───── Input records ─────
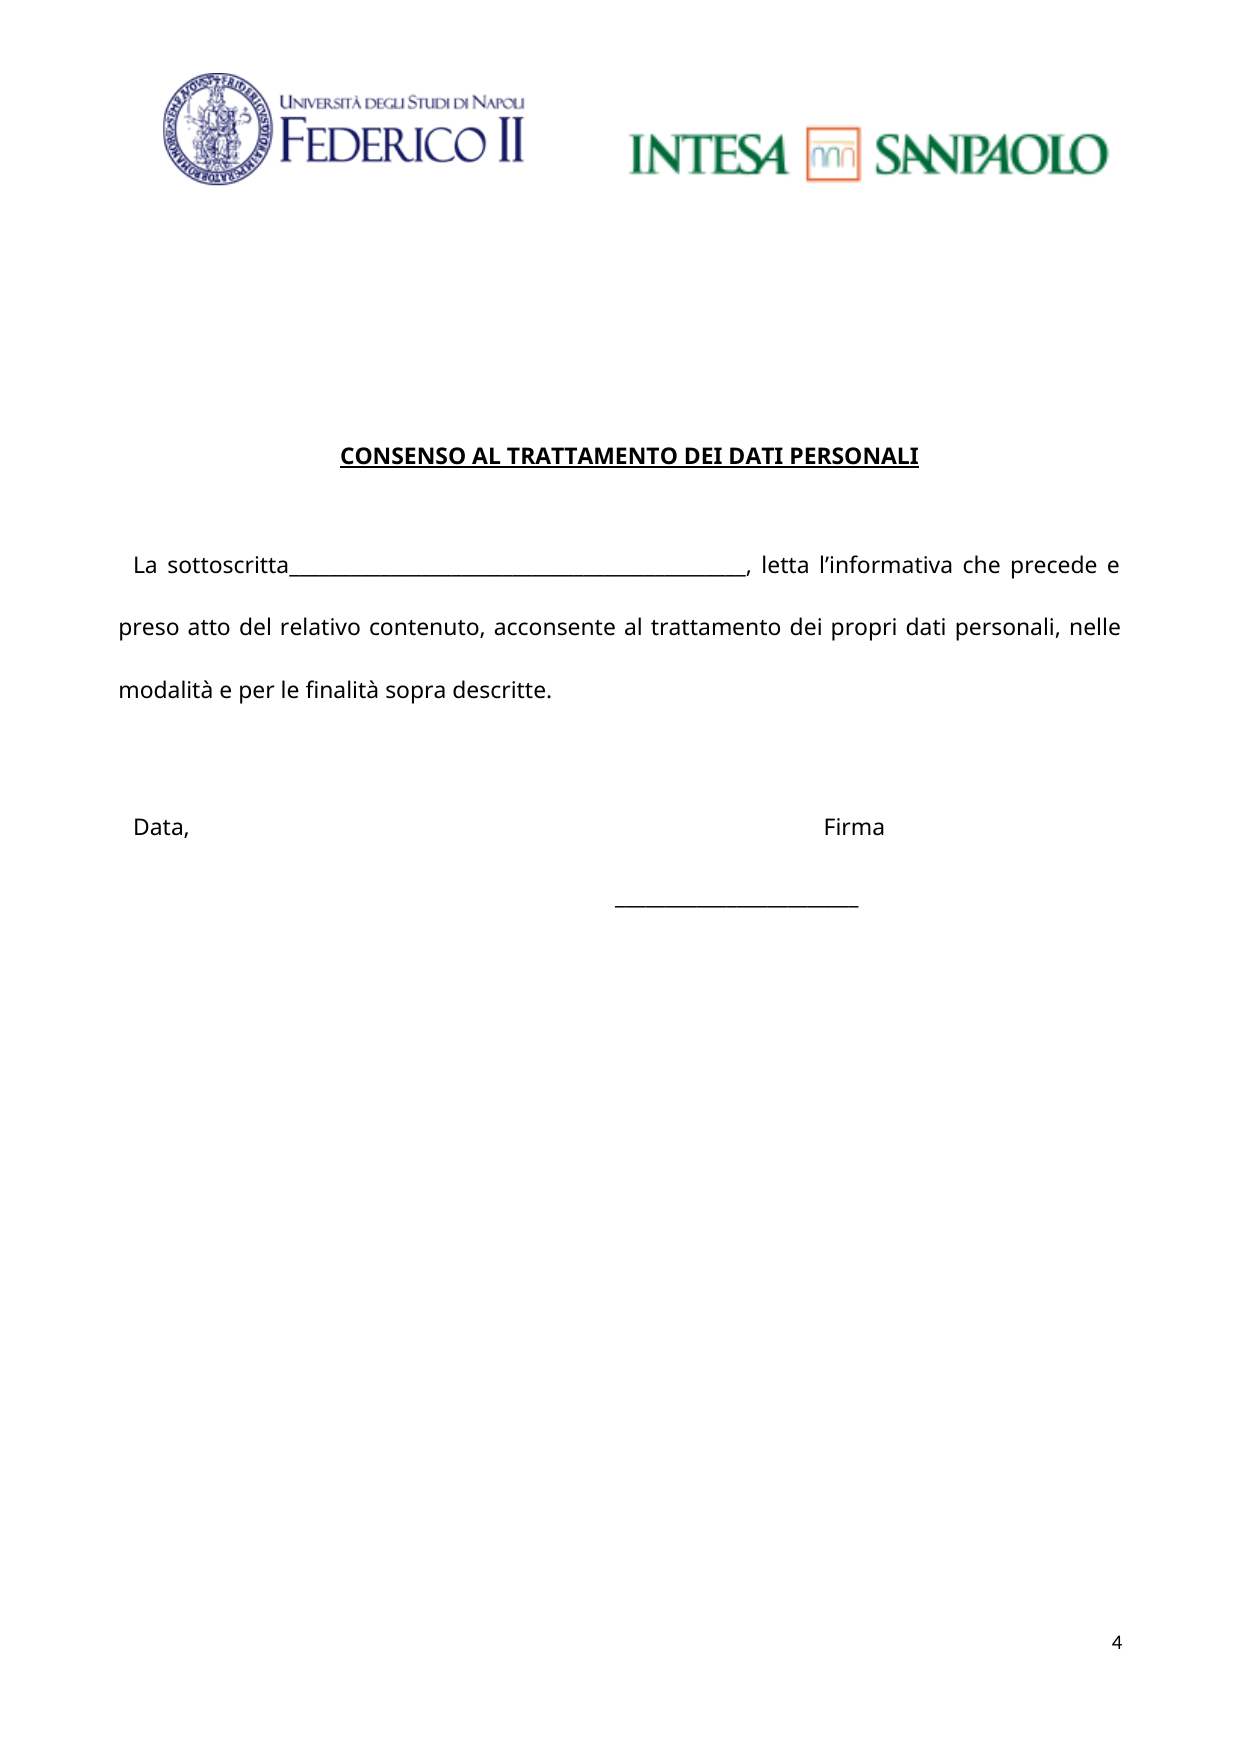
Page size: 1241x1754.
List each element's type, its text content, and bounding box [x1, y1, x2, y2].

picture [163, 73, 526, 187]
text Data, Firma [118, 811, 1122, 842]
text ________________________ [118, 880, 1122, 911]
text La sottoscritta_____________________________________________, letta l’informativa che precede e preso atto del relativo contenuto, acconsente al trattamento dei propri dati personali, nelle modalità e per le finalità sopra descritte. [118, 549, 1122, 705]
text CONSENSO AL TRATTAMENTO DEI DATI PERSONALI [118, 440, 1122, 471]
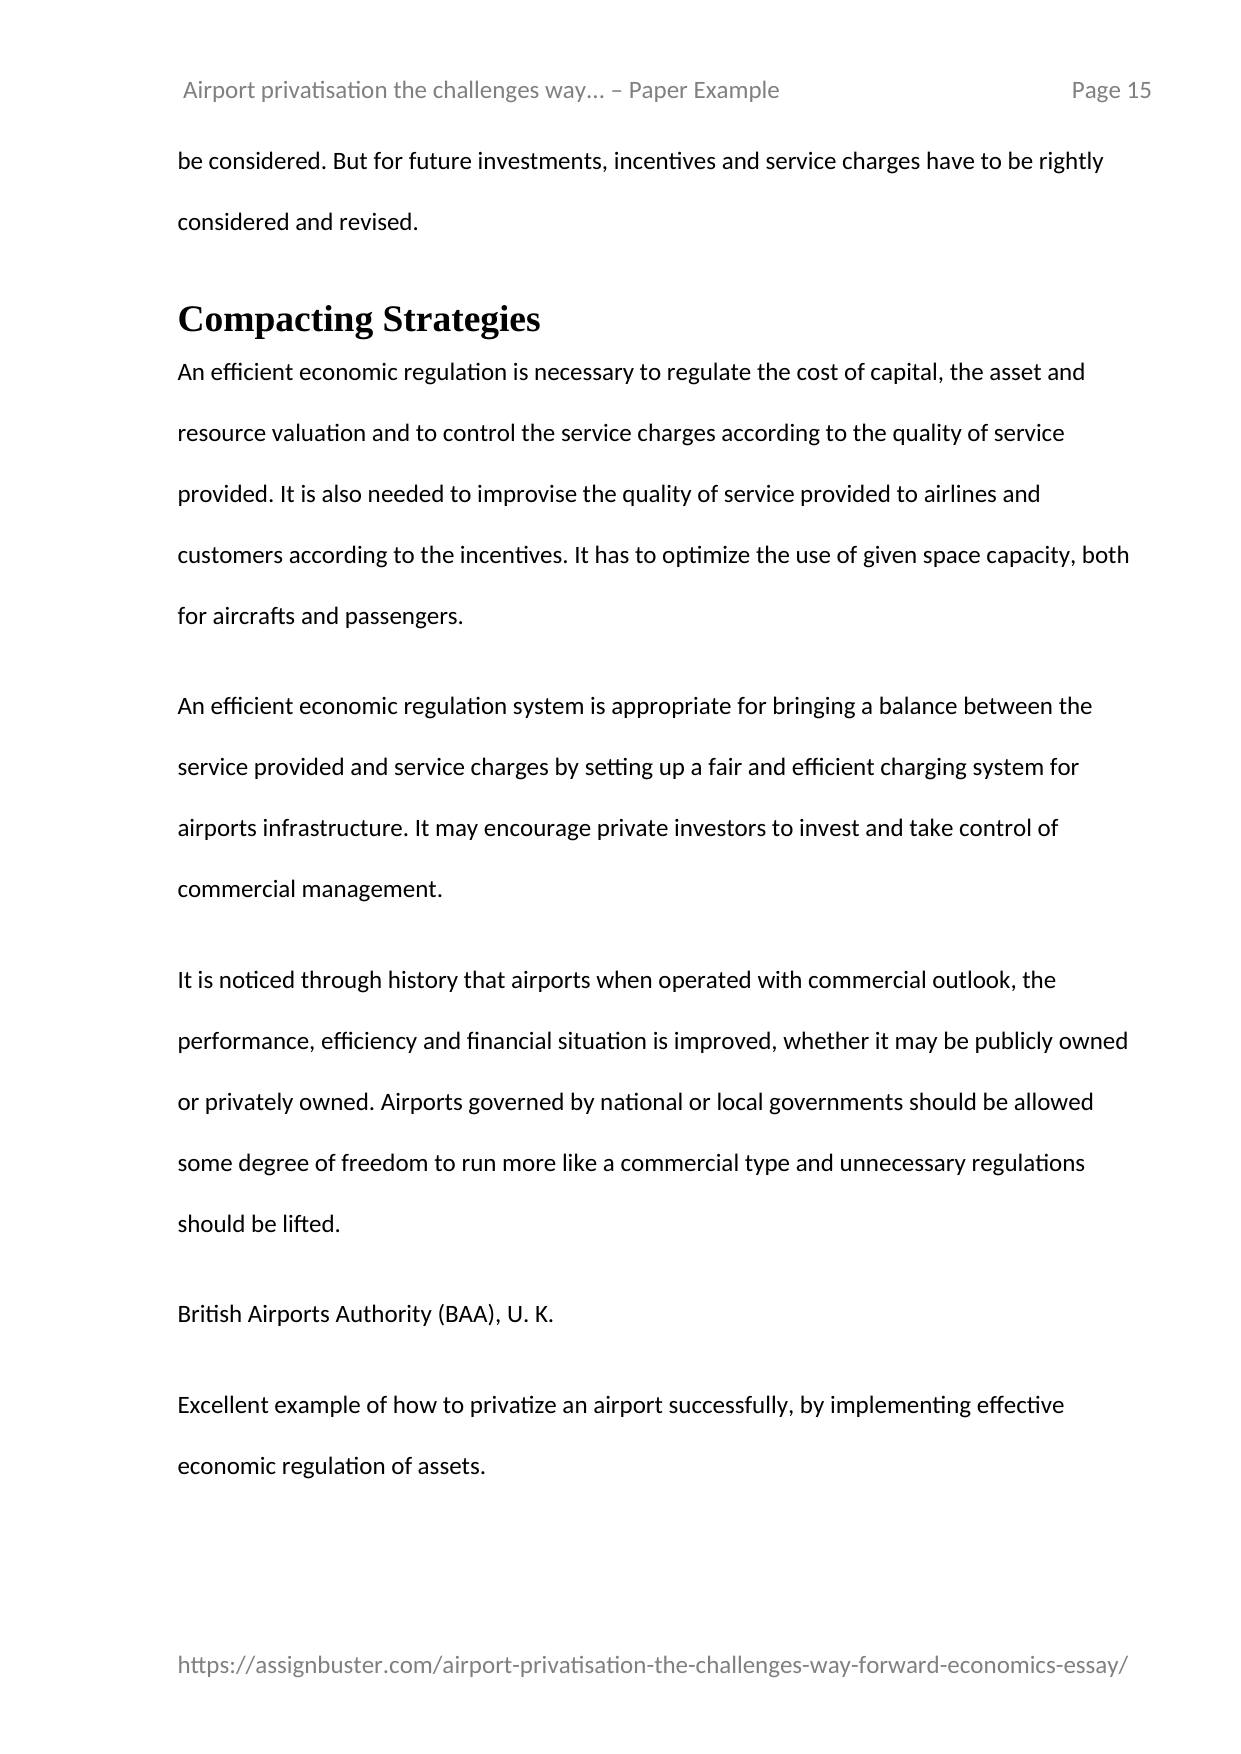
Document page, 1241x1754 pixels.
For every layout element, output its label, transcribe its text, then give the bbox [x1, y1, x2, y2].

subtitle Compacting Strategies [177, 297, 1152, 340]
text British Airports Authority (BAA), U. K. [177, 1299, 1152, 1329]
text An efficient economic regulation is necessary to regulate the cost of capital, the asset and resource valuation and to control the service charges according to the quality of service provided. It is also needed to improvise the quality of service provided to airlines and customers according to the incentives. It has to optimize the use of given space capacity, both for aircrafts and passengers. [177, 356, 1152, 630]
text An efficient economic regulation system is appropriate for bringing a balance between the service provided and service charges by setting up a fair and efficient charging system for airports infrastructure. It may encourage private investors to invest and take control of commercial management. [177, 690, 1152, 904]
text Excellent example of how to privatize an airport successfully, by implementing effective economic regulation of assets. [177, 1389, 1152, 1481]
text It is noticed through history that airports when operated with commercial outlook, the performance, efficiency and financial situation is improved, whether it may be publicly owned or privately owned. Airports governed by national or local governments should be allowed some degree of freedom to run more like a commercial type and unnecessary regulations should be lifted. [177, 964, 1152, 1239]
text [177, 145, 1152, 237]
─────
= Problem description =
Every line from the top of the records above to the line with "Document page, 1241x1754 pixels.", inclusive, should be duplicated exactly, minus the pictures.

= Worked solution =
Page size: 1241x1754.
List each element's type, its text content, and bounding box [x1, y1, x2, y2].

picture [163, 73, 526, 187]
text Data, Firma [118, 811, 1122, 842]
text ________________________ [118, 880, 1122, 911]
text La sottoscritta_____________________________________________, letta l’informativa che precede e preso atto del relativo contenuto, acconsente al trattamento dei propri dati personali, nelle modalità e per le finalità sopra descritte. [118, 549, 1122, 705]
text CONSENSO AL TRATTAMENTO DEI DATI PERSONALI [118, 440, 1122, 471]
Document page, 1241x1754 pixels.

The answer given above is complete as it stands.